Die Architektur lässt keine Wünsche offen…

Little Island scheint aktuell eine Attraktion zu sein. Die ganze „Insel“ wurde aus einer privaten Hand bezahlt. Der Komplex ist begrünt. Und in der Mitte gibt ein Amphitheater für Veranstaltungen.

Bunte Ess-Buden säumen die Straßen an vielen Stellen der Stadt.

Hinter der schmalen begrünten Uferpromenade ragen die neuen Wolkenkratzer verspiegelt und verglast in den Himmel.

Am Central Park, wo der Center Drive von Süden kommend in einen komfortablen Radweg übergeht, auf dem man den Park von Süd nach Nord komplett durchqueren kann, stehen heute wie vor 40 Jahren immer noch die Pferdekutschen und warten auf Touristen.

Den Obelisken hätte Ägypten gerne zurück. Er steht an exponierter Stelle. Und ich wünsche, dass er da immer bleibt.

Auf dem Rückweg geht es noch am Yankee Stadium vorbei, dem wohl berühmtesten Baseball Stadion der USA.

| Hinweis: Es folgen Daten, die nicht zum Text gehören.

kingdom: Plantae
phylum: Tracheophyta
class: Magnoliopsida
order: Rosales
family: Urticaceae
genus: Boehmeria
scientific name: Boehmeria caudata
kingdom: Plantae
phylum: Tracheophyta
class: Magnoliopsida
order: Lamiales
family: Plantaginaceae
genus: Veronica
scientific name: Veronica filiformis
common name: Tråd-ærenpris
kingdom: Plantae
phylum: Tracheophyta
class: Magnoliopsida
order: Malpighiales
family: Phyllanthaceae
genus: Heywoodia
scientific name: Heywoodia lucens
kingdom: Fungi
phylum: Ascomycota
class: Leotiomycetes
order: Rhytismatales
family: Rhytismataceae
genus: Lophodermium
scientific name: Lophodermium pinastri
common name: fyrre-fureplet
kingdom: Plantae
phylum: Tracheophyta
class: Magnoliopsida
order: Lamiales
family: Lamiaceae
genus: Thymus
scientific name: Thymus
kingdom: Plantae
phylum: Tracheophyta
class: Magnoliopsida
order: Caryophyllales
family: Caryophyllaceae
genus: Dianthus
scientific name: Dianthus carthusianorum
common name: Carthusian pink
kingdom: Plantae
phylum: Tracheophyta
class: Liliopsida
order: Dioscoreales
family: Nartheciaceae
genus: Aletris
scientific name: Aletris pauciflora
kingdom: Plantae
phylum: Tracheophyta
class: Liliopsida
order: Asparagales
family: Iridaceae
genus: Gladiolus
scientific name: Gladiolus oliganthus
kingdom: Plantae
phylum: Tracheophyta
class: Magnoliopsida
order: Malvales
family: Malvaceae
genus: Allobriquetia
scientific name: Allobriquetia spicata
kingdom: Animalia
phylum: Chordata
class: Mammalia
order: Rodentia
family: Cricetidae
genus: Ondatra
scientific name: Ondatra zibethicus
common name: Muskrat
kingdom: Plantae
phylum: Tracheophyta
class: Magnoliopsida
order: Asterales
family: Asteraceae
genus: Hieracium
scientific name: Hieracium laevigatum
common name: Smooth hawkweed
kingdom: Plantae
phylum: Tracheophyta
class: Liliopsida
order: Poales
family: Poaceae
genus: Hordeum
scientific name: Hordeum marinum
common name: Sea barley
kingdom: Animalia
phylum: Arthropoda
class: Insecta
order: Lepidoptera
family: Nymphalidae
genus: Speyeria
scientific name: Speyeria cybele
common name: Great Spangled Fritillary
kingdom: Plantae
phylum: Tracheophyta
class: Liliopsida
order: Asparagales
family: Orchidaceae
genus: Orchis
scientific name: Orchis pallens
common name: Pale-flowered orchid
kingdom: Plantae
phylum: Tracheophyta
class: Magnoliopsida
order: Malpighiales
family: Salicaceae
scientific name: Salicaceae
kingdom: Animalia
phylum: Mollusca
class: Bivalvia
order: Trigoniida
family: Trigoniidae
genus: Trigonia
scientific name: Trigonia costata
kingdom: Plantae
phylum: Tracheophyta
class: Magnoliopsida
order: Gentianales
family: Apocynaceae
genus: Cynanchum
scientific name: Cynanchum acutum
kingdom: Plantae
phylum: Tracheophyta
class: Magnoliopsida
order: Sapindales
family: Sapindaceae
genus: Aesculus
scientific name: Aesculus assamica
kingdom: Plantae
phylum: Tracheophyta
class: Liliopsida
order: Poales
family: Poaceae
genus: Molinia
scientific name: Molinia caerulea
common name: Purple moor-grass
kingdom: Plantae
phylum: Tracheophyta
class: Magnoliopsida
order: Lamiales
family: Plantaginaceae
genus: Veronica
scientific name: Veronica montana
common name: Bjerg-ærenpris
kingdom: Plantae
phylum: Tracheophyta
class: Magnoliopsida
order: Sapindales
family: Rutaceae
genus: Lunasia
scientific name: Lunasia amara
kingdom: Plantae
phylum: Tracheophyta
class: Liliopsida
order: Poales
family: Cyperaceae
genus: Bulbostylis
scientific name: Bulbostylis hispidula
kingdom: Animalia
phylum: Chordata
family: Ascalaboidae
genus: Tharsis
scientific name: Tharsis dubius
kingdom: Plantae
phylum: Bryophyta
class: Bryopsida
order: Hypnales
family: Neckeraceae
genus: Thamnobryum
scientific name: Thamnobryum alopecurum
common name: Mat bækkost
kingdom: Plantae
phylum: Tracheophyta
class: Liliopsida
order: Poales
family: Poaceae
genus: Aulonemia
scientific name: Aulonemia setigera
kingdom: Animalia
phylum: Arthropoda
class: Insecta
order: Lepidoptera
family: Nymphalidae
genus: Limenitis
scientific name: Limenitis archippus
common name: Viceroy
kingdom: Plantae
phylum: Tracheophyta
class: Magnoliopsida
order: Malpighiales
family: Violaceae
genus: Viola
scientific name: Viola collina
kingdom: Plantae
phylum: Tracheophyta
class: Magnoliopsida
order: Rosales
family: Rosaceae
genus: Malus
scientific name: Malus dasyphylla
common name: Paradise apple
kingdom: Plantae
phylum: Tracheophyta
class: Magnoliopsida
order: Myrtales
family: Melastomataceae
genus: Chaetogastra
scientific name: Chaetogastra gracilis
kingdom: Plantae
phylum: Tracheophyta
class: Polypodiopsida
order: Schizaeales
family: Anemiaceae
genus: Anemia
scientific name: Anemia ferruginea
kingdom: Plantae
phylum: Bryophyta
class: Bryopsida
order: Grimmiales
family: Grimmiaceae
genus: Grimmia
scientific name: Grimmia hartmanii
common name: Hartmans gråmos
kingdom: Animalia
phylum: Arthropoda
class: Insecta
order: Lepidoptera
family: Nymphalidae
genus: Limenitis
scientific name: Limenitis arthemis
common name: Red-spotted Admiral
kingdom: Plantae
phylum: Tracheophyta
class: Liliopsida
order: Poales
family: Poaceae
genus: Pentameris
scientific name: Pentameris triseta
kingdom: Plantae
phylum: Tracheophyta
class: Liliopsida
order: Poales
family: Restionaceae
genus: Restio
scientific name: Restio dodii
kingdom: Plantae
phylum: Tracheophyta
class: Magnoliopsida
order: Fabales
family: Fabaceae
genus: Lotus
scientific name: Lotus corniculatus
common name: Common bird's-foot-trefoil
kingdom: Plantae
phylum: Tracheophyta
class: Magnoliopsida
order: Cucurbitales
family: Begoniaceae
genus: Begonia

Im Hintergrund ist der Radweg durch den Central Park zu erkennen.

Hier beginnt mein Traum

Es ist bereits 19.00 Uhr, als ich starte und während ich Richtung Norden fahre, sendet die Sonne ihre letzten Grüße in die kreuzenden Häuserschluchten.

Um 22.00 habe ich meine reizenden Gastgeber in der Bronx erreicht, wo ich bis übermorgen ausruhen und die letzten Vorbereitungen treffen kann.

Bald geht’s los … der Countdown läuft!

Dies ist mein erster Post. Und es werden viele folgen. Noch bin ich Zuhause, verpacke mein Rad in eine Box, packe die letzten Sachen, verbringe die letzten Tage mit meiner Liebsten. Doch bald geht es los. Und ich nehme Dich mit auf meinen Trip. Bist Du bereit?